Designing a system to track and tariff a part will be the easier task in this endeavour, said Peter Frise, a University of Windsor professor of mechanical and automotive engineering.
Like the parts themselves, the materials and processes that go into creating each part also involves all three CUSMA partners.
“The problem is, and this could become very complicated — what is a Canadian part and what is an American part?” Frise said.
“Let’s say you’ve got a lower control arm that’s made of aluminum. The aluminum almost certainly came from Quebec. It may have gone to the states to be capped. It may go to Canada to have a ball joint pressed into it then go back to the states to be assembled into a car.
“They know what the part number is and who they bought it from, but they may or may not have the full history on where the material came from, where the processes were done and how much of the part’s value is taken on at each stage of those processes.
“I don’t know if the cars companies are going to be able to do that quickly.”
Frise added a car has 20,000 to 30,000 parts setting the stage for an enormous amount of paperwork and new costs to both the industry and government.
“It’ll be quite a nightmare to make this happen,” Frise said.
“It’ll be a costly endeavor. The American consumer is going to be paying between $3,000 and $20,000 more for a car.”
The parts companies and their suppliers don’t have the profit margins to eat additional costs of tariffs and related expenses, Frise added.
“They operate on thin margins and it doesn’t take much to push them into the red. If they can’t make money doing it, they won’t do it,” he said.
“Someone has to pay for it. The taxpayers will also pay the cost of the border services required.”
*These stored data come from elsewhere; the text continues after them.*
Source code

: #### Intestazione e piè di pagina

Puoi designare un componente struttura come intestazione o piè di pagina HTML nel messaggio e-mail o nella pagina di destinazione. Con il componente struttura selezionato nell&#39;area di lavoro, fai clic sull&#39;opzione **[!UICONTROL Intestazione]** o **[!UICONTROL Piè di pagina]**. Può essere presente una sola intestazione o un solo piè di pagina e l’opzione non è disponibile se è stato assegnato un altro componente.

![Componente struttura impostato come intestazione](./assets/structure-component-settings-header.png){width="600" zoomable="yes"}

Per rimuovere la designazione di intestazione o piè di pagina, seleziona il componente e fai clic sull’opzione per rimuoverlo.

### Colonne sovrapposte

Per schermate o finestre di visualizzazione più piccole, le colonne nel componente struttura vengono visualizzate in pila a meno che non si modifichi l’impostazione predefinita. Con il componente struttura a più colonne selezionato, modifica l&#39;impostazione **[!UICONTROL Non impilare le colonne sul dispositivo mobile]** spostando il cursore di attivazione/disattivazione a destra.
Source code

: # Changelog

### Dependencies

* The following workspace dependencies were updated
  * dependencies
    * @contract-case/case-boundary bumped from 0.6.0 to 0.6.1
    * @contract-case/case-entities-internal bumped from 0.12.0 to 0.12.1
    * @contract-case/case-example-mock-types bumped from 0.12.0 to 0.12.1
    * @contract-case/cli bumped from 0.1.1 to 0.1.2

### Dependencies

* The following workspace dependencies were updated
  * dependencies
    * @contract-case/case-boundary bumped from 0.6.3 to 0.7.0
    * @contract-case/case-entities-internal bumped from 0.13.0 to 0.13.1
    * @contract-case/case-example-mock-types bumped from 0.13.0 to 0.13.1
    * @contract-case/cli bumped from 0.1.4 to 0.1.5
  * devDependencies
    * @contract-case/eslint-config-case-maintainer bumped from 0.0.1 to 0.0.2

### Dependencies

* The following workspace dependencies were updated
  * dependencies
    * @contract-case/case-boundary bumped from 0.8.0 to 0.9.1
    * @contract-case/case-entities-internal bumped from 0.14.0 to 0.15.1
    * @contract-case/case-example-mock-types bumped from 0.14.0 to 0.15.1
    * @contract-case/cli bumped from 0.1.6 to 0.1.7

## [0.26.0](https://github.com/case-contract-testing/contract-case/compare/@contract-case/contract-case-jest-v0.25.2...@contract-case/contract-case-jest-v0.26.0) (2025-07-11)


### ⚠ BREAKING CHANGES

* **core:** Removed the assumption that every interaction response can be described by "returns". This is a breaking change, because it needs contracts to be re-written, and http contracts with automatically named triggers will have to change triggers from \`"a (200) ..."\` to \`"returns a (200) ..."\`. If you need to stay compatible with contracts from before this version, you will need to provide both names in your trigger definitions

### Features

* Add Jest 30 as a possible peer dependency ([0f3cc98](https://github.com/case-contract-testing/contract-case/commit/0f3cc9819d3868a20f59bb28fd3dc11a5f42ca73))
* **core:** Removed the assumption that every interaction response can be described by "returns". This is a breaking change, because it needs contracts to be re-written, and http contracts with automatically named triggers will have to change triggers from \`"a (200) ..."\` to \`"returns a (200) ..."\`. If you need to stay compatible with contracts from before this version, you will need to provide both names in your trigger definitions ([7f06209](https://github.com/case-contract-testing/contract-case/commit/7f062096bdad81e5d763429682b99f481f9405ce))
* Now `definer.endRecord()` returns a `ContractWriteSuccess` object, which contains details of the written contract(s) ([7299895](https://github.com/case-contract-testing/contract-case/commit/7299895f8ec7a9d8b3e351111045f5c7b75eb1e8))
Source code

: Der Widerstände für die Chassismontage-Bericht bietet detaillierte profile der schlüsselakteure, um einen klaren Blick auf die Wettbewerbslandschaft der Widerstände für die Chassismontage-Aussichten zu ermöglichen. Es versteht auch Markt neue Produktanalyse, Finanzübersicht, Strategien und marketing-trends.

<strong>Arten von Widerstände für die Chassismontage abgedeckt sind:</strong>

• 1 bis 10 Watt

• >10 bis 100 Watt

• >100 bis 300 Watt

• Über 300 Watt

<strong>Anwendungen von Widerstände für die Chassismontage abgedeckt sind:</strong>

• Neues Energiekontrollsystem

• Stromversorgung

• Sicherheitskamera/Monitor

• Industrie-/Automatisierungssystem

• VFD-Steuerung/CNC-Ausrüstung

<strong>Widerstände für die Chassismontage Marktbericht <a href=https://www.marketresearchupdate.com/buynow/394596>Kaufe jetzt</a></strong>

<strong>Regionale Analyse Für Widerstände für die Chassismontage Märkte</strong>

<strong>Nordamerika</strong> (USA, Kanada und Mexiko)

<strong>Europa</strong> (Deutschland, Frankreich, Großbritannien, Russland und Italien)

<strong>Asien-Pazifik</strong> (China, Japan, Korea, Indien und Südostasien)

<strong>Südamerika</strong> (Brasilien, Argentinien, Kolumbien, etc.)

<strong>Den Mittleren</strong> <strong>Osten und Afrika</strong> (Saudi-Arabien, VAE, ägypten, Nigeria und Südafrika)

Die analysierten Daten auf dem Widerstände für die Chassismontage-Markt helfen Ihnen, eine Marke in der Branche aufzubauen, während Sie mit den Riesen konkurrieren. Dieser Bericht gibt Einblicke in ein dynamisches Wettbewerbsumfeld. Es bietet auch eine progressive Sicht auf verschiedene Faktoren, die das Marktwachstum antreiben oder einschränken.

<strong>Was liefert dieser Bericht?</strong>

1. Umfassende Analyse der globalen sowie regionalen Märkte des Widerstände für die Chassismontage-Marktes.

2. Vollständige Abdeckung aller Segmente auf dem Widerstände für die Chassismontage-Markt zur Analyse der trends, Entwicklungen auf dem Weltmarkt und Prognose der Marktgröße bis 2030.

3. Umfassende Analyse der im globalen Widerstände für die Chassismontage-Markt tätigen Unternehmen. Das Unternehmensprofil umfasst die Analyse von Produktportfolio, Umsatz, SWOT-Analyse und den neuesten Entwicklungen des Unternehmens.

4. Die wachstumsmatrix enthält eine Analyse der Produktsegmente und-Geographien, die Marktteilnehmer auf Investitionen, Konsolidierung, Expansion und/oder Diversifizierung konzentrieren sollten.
Because of the scale of the auto industry, it accounted for half of the US$2.4 trillion value of American manufacturing in 2024, said Fiorani, so the ripple effects of the tariffs will be far reaching.
“The American public doesn’t fully grasp, like the rest of us, how deep this will go,” he said. “It will hit more things with higher costs than the public is aware and likely higher than the government is explaining to the public.
“This year was going to be a tough year economically, anyway, adding this much cost to doing business in the U.S., leads us closer to a recession this year and unfortunately dragging other countries with us.”
The reality for the North American automotive industry is Trump’s tariffs are having an immediate negative impact.
Stellantis is laying off nearly 4,000 Windsor Assembly Plant workers for two weeks starting Monday, and 900 American workers at U.S. plants in Indiana and Michigan which supply their factories in Windsor and Mexico.
Cleveland-Cliffs, the largest supplier of steel to the U.S. auto industry, laid off 600 workers last week from its Dearborn, Mich., plant. It also laid off another 630 employees from two of its Minnesota iron ore mines, blaming lack of demand in the auto industry.
Going to cost more for anyone buying a vehicle — new or used
“It’s going to lower-profit margins on every vehicle and it’s going to cost more for anyone buying a vehicle, whether it’s new or used,” said Fiorani of the parts tariffs.
“It’s going to lower demand for new vehicles and raise the demand for used vehicles, which increases the price on both. With lower demand in the U.S. for these vehicles, it’s going to make the plants that make them less profitable.”
Fiorani added the tariffs will also reduce product selection with automakers, giving favour to more expensive vehicles with larger profit margins. Germany’s Mercedes Benz said this week it may have to pull its cheaper models from the U.S. market because of the tariffs.
“It will actually eliminate the under-$30,000 vehicle in the U.S,” Fiorani said. “It pushes everyone upscale.
“If people can’t afford a car now, they definitely won’t be able to afford one six months from now when that same vehicle will cost a bundle more.”